Find the string "jest" in the data, then copy every line where it is found.

┄┄┄┄┄┄┄┄┄┄┄┄┄┄┄┄┄┄┄┄

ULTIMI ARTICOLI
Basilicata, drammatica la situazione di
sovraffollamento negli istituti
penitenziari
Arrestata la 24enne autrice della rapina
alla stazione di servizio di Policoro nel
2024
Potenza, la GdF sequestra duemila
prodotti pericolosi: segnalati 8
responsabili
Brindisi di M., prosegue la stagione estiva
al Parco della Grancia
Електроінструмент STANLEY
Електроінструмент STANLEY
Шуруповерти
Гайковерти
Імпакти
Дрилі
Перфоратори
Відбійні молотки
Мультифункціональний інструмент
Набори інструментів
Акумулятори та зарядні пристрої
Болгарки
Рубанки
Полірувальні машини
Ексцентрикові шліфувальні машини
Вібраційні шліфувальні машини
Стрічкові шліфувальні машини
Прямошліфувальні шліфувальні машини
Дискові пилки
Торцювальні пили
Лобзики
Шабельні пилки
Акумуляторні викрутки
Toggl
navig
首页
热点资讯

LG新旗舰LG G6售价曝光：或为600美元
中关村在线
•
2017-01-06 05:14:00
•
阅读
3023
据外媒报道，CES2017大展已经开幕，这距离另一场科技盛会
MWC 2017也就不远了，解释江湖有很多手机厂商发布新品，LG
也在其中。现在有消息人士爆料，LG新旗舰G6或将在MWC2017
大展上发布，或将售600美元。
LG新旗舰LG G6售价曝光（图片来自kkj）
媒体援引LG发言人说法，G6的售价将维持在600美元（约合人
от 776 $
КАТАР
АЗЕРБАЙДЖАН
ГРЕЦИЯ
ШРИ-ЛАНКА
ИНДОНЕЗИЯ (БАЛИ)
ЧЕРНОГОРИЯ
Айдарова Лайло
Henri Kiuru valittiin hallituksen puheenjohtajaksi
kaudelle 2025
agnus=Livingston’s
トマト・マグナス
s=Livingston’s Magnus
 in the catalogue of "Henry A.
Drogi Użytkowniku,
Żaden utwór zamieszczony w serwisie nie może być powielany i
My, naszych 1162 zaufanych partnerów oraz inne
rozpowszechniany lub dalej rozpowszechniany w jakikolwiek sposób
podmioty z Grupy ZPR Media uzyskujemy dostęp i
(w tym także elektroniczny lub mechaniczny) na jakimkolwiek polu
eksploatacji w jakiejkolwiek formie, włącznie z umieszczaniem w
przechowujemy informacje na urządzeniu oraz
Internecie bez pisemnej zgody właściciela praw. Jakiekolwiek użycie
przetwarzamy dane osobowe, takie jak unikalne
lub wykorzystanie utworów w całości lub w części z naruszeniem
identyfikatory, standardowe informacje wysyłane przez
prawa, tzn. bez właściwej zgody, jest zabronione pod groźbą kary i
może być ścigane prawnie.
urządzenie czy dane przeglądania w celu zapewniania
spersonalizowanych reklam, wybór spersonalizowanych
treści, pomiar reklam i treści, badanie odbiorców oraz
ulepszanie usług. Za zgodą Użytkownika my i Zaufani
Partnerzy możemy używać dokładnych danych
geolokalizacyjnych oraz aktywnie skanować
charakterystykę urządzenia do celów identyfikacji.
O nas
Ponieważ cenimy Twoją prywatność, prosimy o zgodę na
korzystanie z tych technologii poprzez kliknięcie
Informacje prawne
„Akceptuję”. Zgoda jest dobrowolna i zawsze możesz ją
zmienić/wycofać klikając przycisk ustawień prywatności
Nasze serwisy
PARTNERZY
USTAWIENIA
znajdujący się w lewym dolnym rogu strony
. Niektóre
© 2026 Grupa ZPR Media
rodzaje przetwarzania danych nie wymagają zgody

┄┄┄┄┄┄┄┄┄┄┄┄┄┄┄┄┄┄┄┄

■ **REPLY**
prawa, tzn. bez właściwej zgody, jest zabronione pod groźbą kary i
„Akceptuję”. Zgoda jest dobrowolna i zawsze możesz ją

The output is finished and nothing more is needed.